Things to do:
1. According to the article on immunity and aging, which issue of Tucson Lifestyle featured Janko Nikolich-Žugich?
2. Carry on the article about the UA Center on Aging co-directors in Tucson Lifestyle, picking up after its last sentence.

Excerpt provided:
Start of Block
Immunity, Aging, Nutrition and ‘Healthspans’ Topic for Tucson Lifestyle, Center on Aging Co-Director

Janko Nikolich-Žugich, MD, PhD, co-director of the University of Arizona Center on Aging and chair of the UA Department of Immunobiology, was featured in the February 2017 issue of Tucson Lifestyle magazine.

The "IN HEALTH" article is titled, “Immune Struck — As we age, our immunity to disease declines... What can be done to extend our healthspans,” and focuses on Dr. Nikolich-Žugich’s research on T-cells, their function in our immune system and how that changes as we age which leads to physical and mental manifestations associated with aging.

“We have managed to extend the lifespan quite a bit, but the healthspan, as we call it, is really the quality of life. It’s what everybody wants,” he’s quoted as saying.

Dr. Nikolich-Žugich’s spoke about similar issues in a January 2013 Tucson Lifestyle article, “Aging to Perfection.” In that piece, he spoke about investigating the insulin pathway and how our bodies absorb and manage nutrients being linked to how we age. The focus targets not just increasing longevity, but how to remain healthy and vital as we grow older.

Also in that issue (January 2013), Mindy Fain, MD, his partner as co-director of the UA Center on Aging and chief of the UA Division of Geriatric, General Internal Medicine and Palliative Medicine, was featured in an article, “Longevity: An Age-Old Question,” in which she says: “To help promote a long and healthy life, engage in regular physical exercise, practice good nutrition and remain socially and spiritually engaged, and exercise your brain.”
End of Block
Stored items
Start of Block
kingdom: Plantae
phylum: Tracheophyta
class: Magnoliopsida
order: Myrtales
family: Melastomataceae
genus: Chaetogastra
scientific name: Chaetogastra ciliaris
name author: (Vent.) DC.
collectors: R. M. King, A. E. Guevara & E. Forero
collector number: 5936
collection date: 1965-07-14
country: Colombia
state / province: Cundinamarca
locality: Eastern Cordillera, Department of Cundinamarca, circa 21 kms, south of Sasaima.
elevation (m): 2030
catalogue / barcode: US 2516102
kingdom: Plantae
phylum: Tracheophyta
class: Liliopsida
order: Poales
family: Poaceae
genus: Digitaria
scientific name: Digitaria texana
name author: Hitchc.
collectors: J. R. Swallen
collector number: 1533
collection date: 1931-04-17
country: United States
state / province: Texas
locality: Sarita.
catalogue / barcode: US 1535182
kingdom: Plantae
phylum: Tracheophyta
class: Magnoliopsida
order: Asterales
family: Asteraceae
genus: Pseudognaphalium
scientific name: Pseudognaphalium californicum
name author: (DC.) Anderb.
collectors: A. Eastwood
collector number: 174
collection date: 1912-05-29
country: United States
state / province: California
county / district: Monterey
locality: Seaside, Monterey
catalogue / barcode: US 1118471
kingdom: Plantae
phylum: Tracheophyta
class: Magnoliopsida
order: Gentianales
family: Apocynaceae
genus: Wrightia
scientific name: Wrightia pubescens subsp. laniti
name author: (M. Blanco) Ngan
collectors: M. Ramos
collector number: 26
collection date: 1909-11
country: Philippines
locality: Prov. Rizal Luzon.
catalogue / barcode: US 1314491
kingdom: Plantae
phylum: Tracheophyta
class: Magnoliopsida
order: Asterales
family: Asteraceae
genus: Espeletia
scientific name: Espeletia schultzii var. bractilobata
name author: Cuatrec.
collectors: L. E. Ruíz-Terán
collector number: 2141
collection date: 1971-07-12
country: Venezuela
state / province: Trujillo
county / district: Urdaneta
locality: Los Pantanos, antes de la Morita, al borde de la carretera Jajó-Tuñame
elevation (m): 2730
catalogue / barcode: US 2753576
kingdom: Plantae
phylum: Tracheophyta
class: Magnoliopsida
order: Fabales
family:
End of Block
Activity answers:
1. The February 2017 issue.

2.
Both sequé into a January 2017 Tucson Lifestyle article that spotlights the work of Melanie Hingle, PhD, MPH, a registered dietitian and assistant professor in the Department of Nutritional Sciences, who spoke at the Dec. 13 Endocrinology Grand Rounds a family-focused, YMCA-based intervention to prevent type 2 diabetes in at-risk youth and also chaired the Feb. 22-24 “Feed Your Genome” UA Frontiers in Nutritional Sciences Conference hosted on campus.

Her article, “Navigating the Waistland” discusses how best to maintain a healthy weight and what’s effective and what’s hype with all the diet and exercise plans on the market today. To eat healthy, Dr. Hingle recommends consuming less processed foods. “It will have more nutrients and keep you feeling a bit more full… And it will offer more disease prevention components,” she’s quoted as saying.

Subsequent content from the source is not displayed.